**** EXCERPTED DATA

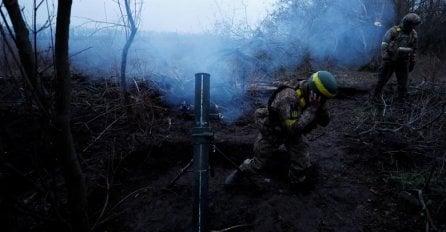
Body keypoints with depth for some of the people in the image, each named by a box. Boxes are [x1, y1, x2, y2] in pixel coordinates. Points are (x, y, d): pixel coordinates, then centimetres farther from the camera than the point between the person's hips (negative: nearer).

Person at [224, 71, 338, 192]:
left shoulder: (312, 97, -20)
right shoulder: (288, 98, -42)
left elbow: (324, 122, -13)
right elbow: (295, 128, -45)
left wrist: (320, 107, -31)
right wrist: (312, 109, -43)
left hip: (293, 131, 5)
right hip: (271, 132, -5)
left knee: (301, 165, -2)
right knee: (259, 165, 11)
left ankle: (298, 183, 28)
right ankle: (240, 172, 40)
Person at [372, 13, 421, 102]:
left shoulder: (413, 34, 2)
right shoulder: (393, 31, -12)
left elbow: (413, 49, 11)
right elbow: (384, 45, -15)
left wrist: (412, 62, 10)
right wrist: (384, 59, -22)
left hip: (403, 62, 4)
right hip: (390, 60, -3)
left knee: (403, 82, 3)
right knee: (382, 79, 4)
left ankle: (402, 100, 14)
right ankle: (375, 97, 19)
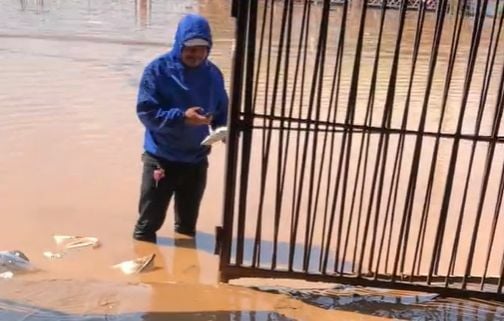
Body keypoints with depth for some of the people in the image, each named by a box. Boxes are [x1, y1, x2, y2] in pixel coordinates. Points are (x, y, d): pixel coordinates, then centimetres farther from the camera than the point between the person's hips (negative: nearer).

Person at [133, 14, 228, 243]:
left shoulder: (213, 74, 0)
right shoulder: (158, 70, -12)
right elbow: (146, 112, -17)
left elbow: (222, 112, 7)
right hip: (160, 159, -3)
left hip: (197, 161, 4)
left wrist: (224, 129, -15)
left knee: (188, 227, 19)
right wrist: (182, 117, -29)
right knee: (148, 225, 8)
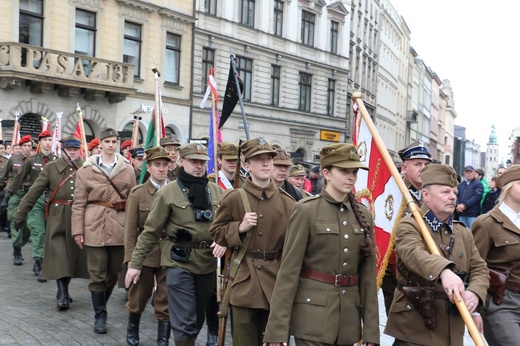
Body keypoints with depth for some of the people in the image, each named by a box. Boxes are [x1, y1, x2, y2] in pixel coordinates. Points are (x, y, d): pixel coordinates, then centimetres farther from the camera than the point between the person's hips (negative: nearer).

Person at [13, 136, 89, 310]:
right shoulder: (50, 167, 1)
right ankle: (63, 295, 0)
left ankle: (64, 291, 28)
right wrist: (20, 213, -1)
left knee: (73, 256, 10)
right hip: (57, 219, -1)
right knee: (59, 258, -6)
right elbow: (34, 192, 1)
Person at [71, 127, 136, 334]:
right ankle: (99, 314, 17)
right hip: (94, 226, -2)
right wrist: (78, 230, -5)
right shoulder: (86, 169, 1)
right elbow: (79, 202, 0)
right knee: (97, 274, 3)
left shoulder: (128, 169, 5)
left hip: (120, 227, 2)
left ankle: (101, 306, 34)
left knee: (114, 272, 12)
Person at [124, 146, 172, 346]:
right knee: (139, 296, 15)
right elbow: (130, 229, -4)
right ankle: (132, 330, 41)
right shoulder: (137, 193, -3)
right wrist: (130, 258, -9)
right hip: (144, 253, -1)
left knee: (167, 300, 5)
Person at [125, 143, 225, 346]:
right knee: (184, 320, -4)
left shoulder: (216, 191, 6)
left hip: (207, 262, 5)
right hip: (179, 262, -4)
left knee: (198, 316, 17)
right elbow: (151, 231, -3)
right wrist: (135, 263, -3)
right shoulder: (168, 192, -5)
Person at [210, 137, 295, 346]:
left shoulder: (286, 201, 2)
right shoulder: (233, 198, -3)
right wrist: (240, 228, -13)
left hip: (276, 278, 2)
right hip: (244, 279, -1)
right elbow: (216, 232, 5)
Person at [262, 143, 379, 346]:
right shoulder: (306, 210, -8)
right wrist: (277, 328, -14)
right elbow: (289, 269, -11)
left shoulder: (363, 215, 6)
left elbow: (368, 274, 6)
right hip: (313, 313, -5)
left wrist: (371, 329, 3)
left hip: (349, 317, 5)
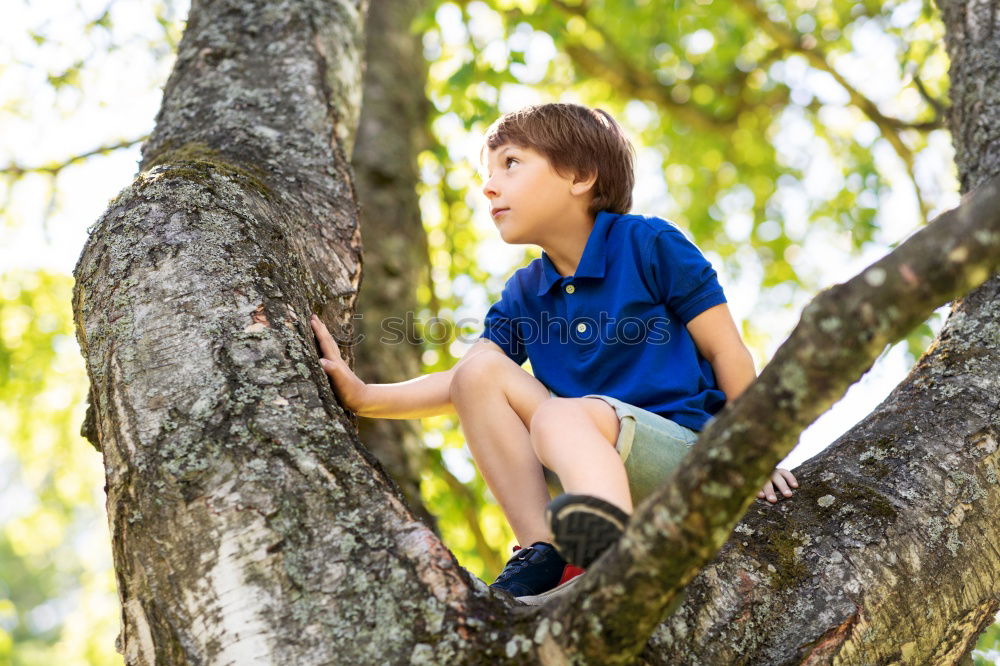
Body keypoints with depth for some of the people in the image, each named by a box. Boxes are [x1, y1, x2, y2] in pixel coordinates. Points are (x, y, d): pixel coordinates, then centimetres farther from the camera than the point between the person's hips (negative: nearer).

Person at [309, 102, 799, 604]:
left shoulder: (649, 244, -1)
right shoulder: (524, 294, 15)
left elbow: (726, 352, -3)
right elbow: (459, 382, 5)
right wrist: (364, 396, -9)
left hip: (684, 450, -5)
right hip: (593, 459, 6)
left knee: (562, 415, -33)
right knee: (483, 371, -8)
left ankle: (612, 550, -65)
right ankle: (544, 553, -18)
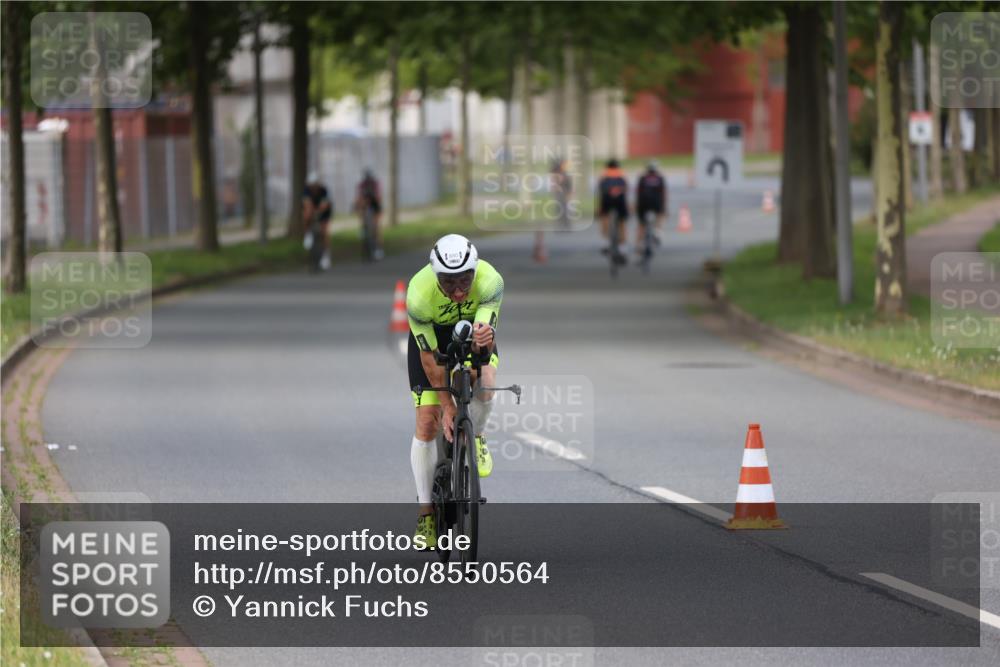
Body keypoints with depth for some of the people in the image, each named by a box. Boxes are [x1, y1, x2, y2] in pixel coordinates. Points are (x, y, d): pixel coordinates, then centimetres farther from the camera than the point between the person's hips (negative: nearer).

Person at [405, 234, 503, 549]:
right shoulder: (420, 293, -36)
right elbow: (429, 356, -26)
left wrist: (483, 338, -61)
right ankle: (425, 511, 8)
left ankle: (476, 436, 1)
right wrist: (447, 405, -25)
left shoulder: (490, 281, -35)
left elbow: (486, 335, -36)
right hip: (431, 334, -1)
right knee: (427, 424, -7)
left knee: (485, 381, -32)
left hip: (474, 330, 1)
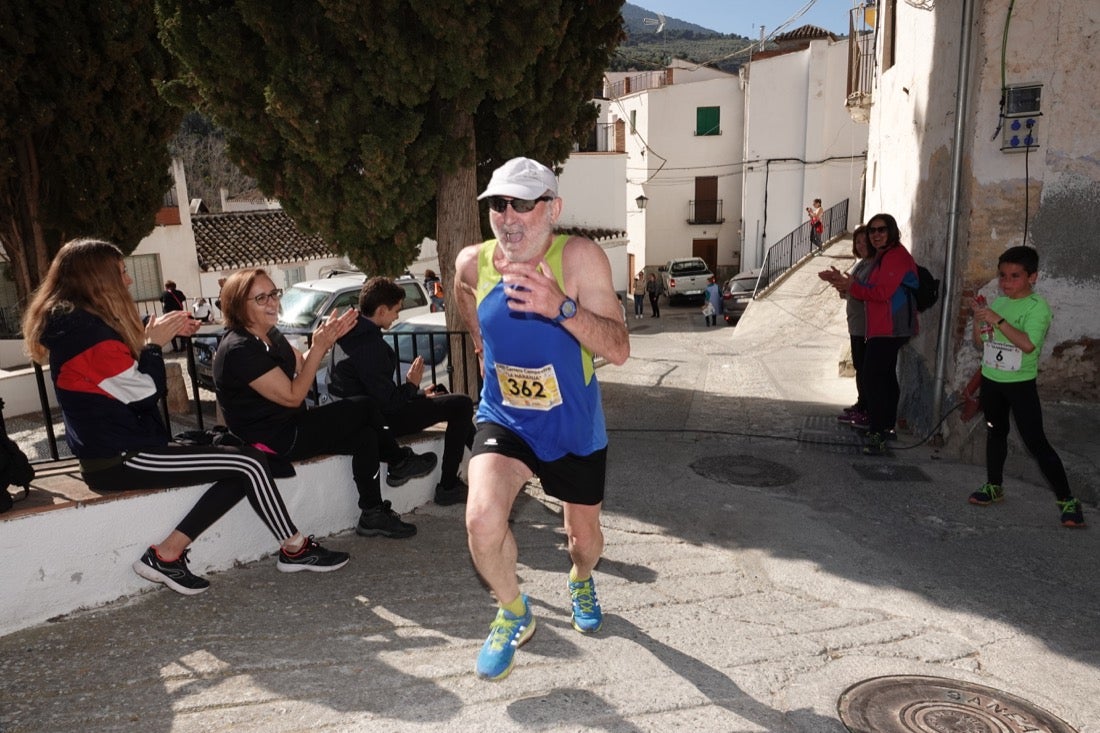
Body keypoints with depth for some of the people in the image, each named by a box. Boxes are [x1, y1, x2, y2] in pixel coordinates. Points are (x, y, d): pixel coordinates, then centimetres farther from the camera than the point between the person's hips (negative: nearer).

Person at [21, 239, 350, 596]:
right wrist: (154, 343, -4)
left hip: (116, 449, 10)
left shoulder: (73, 321, 14)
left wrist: (162, 335, 11)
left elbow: (131, 382, 22)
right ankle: (296, 549, 1)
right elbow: (145, 392, -18)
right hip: (119, 459, -10)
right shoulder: (84, 328, -17)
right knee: (250, 464, -13)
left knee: (240, 467, -1)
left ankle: (167, 554, -1)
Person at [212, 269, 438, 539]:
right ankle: (400, 462, 13)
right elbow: (293, 396, -23)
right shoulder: (239, 349, -24)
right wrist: (319, 347, -23)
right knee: (365, 407, -7)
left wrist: (327, 338, -8)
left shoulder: (270, 334, 5)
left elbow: (302, 366, 10)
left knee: (366, 436, 2)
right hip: (274, 441, -9)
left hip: (290, 426, 9)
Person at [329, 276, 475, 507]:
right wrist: (412, 385, -8)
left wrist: (419, 393, 10)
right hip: (379, 419, -11)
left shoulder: (353, 332, 6)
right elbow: (388, 400, -26)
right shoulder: (369, 343, -25)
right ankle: (448, 487, -3)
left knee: (439, 391, 25)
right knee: (462, 404, -11)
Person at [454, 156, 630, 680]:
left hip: (575, 428, -1)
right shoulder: (473, 262, -12)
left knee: (584, 534, 17)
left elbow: (619, 349, -28)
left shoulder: (579, 257, -22)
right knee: (482, 518, -24)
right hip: (504, 420, 1)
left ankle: (581, 581, 57)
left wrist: (561, 306, -42)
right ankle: (513, 613, 8)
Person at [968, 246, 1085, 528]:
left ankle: (1067, 500, 2)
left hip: (1020, 383, -6)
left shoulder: (1037, 306, -13)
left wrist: (997, 320, -29)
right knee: (995, 432, 17)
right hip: (991, 379, 6)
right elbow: (980, 343, 11)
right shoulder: (998, 302, 6)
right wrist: (978, 319, -6)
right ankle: (994, 486, 31)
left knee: (1036, 442, -7)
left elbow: (1028, 344, -28)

********

• **AIM OF THE TASK**
Rescale the stretch from the line containing "right shoulder: (524, 294, 15)" through the line containing "left hip: (474, 330, 1)" by writing out every line in it again, with each keypoint value (x, y and depth) multiplied by 1.85 and rounded to a whole number, halves rounded up. Keep the description and box lines as they are, and leave the pictures out.

• **FINISHED EXERCISE**
right shoulder: (969, 544, 28)
left elbow: (1343, 651, -6)
right elbow: (849, 707, 9)
right wrist: (673, 733, -17)
left hip: (1265, 833, -9)
right hip: (1097, 849, 11)
left knee: (1040, 768, -61)
right knee: (894, 686, -15)
left ankle: (1132, 1018, -120)
right ankle: (1006, 1023, -33)
Body keypoints with depth for some of the people in the image, each named by a box. Boxes are [x1, y1, x2, y2] in pixel coordinates. Points are (x, y, d): pixel coordinates, then centimetres farther from the camera than the point between the person's hips (negative: nearer).

Person at [405, 234, 503, 549]:
right shoulder: (777, 542, -67)
right elbow: (794, 659, -48)
left wrist: (894, 625, -113)
right ankle: (786, 945, 15)
left ankle: (881, 807, 2)
right wrist: (827, 749, -46)
left shoulder: (907, 520, -65)
left elbow: (899, 620, -67)
right hip: (797, 618, -2)
right knee: (790, 784, -13)
left knee: (897, 705, -59)
left hip: (877, 611, 2)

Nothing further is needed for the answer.